As this 2016 racing season kicks into full swing, there are a few tracks I’ve never been able to get to – simply because my own schedule in prior years working at local race tracks prohibited me from getting there. People cannot believe as long as I’ve been involved in this sport that I’ve never been to Road America, for example. IRA sprint car ace Mike Kertscher is employed full time at RA overseeing their programs there. He’s promised me the “full meal deal” in terms of a tour of the joint. I just may take him up on that this year sometime.
I’ve never been to Cedar Lake Speedway, either. The USA Nationals or the Masters are a distinct possibility. I also have never been to the old Tri-City Raceway in Fountain City, which is now Mississippi Thunder Speedway. They are hosting the big $40,000-to-win modified show in direct competition against the IMCA Supernationals at Boone. The Supernationals are still a big deal, but for some Wisconsin Modified teams the novelty or newness of the week long circus in Boone has worn off over the years. They are capping the entries at 120. That show is on my bucket list this year as well.
My good buddy Mike Randerson is hosting an event racing history buffs will be sure to attend. It’s Oct. 1 in Freedom and it’s a show called “The Evolution of the Race Car.” It’s a fundraiser for the Freedom Area Historical Society. Mike’s got exhibitors who’ll be bringing race cars from many different generations and styles. Mike’s got vintage Indy Cars coming, as well as Sprint Cars, Modifieds, Midgets, Stock Cars and Drag Racers.
There are several coming from Wisconsin and actually from coast-to-coast. In fact I’m curious to see a car from around 1920 that raced on the wooden board tracks out east. I talked to “Land Shark” Jeff Schroeder recently on the phone and he is restoring the old Bryce Spoehr coupe he acquired from Bryce’s crew chief Cal Breitrick. The show will be held Oct. 1 at Rickert Park in Freedom with a rain date of Oct. 2. I’ll be doing a book signing there and I can guarantee you it will be a show you will not want to miss.
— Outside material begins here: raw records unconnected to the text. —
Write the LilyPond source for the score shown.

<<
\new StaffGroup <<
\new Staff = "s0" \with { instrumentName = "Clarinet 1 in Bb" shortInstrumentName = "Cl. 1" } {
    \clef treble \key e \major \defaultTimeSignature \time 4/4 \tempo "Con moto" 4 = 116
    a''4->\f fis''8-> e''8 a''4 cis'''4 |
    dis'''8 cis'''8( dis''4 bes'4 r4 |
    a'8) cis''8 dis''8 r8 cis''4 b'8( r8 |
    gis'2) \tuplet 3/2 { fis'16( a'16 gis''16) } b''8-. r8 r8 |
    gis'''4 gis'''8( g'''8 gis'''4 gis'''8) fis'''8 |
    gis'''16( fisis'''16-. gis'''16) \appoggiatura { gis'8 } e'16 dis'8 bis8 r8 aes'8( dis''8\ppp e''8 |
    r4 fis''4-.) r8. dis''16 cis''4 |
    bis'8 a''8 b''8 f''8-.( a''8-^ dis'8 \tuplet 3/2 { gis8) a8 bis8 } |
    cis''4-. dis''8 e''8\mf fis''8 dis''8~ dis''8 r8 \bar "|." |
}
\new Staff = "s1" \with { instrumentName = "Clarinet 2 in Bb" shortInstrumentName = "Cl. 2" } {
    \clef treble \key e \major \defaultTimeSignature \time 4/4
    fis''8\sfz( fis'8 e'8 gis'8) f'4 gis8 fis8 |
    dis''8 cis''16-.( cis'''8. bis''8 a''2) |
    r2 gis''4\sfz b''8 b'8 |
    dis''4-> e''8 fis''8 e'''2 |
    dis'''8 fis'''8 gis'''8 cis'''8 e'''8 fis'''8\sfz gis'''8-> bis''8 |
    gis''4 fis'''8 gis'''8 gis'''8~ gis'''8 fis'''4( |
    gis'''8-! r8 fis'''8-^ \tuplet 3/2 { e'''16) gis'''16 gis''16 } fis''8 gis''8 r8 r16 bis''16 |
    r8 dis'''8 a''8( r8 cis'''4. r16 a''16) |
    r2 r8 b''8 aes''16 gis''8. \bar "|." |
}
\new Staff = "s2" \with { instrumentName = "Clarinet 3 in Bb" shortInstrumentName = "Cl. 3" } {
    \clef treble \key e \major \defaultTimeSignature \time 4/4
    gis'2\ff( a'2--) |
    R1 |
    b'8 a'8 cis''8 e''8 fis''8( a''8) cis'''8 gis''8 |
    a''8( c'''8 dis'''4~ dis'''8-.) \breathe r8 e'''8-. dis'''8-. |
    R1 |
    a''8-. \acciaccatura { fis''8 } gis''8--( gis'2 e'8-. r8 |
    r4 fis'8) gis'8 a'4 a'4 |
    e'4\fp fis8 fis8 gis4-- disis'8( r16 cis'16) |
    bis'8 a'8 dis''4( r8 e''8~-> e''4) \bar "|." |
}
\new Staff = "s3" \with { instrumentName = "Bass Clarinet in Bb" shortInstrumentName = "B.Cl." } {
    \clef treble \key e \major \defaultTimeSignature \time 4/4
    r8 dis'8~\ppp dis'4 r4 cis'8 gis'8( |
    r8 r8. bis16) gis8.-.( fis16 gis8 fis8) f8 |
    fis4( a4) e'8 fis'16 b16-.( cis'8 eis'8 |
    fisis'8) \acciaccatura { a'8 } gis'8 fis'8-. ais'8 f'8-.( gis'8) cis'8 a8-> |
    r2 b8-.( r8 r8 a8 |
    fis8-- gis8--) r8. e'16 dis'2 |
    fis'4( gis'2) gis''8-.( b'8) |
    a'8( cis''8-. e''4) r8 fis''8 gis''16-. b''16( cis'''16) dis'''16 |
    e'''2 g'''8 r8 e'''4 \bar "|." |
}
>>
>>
The local racing world lost another great one in former track announcer Jerry Rhode, who passed away at the age of 82 in early May. Rhode was an inspiration to me as he was the first track announcer I had heard as a youngster. I enjoyed his fast-pitched, feverish delivery. He was great at getting the crowd fired up and playing up the rivalries. He had his nicknames for the drivers as well. I remember lining up my own races with my Hot Wheels and Matchbox cars as a kid on my bedroom floor. I was Jerry Rhode announcing and he was my inspiration which led to a very fulfilling 30 year announcing career both locally and regionally. I was very grateful Jerry was able to tell me his stories when I interviewed him for my book “Life In The Past Lane – A History of Stock Car Racing in Northeast Wisconsin from 1950-1980.”
One of the most amazing feats Jerry pulled off was basically having 100 percent attendance during his announcing career. He never missed a show. Jerry hung it up after the 1977 season, where at Shawano he was replaced by Lyle Kriegel. That’s a pretty impressive track record.
We’re hoping to catch up with many old friends at a pair of book signings in the month of July. July 22 the annual “State Line Challenge” race at Norway (MI) Speedway will take place. This year they’ll be honoring a former track champion in Kent Pearson, who passed away a year ago due to cancer. I got the chance to meet Pearson the summer before his passing at his supper club in Aurora T & T Supper Club. (One of the best steaks you’ll ever eat BTW). We’ll be hosting a book signing up there with a couple of retired veterans — Norway’s Joe Haferkorn and Vulcan’s Ron Baciak. Haferkorn had a very diverse racing career — starting out with the Winged Modifieds, switching to paved Late Models and then when IMCA introduced the Modifieds to the area he ran an IMCA Modified for several seasons, many of those with his son Tom Haferkorn. Baciak was a front runner in the Winged Modified days.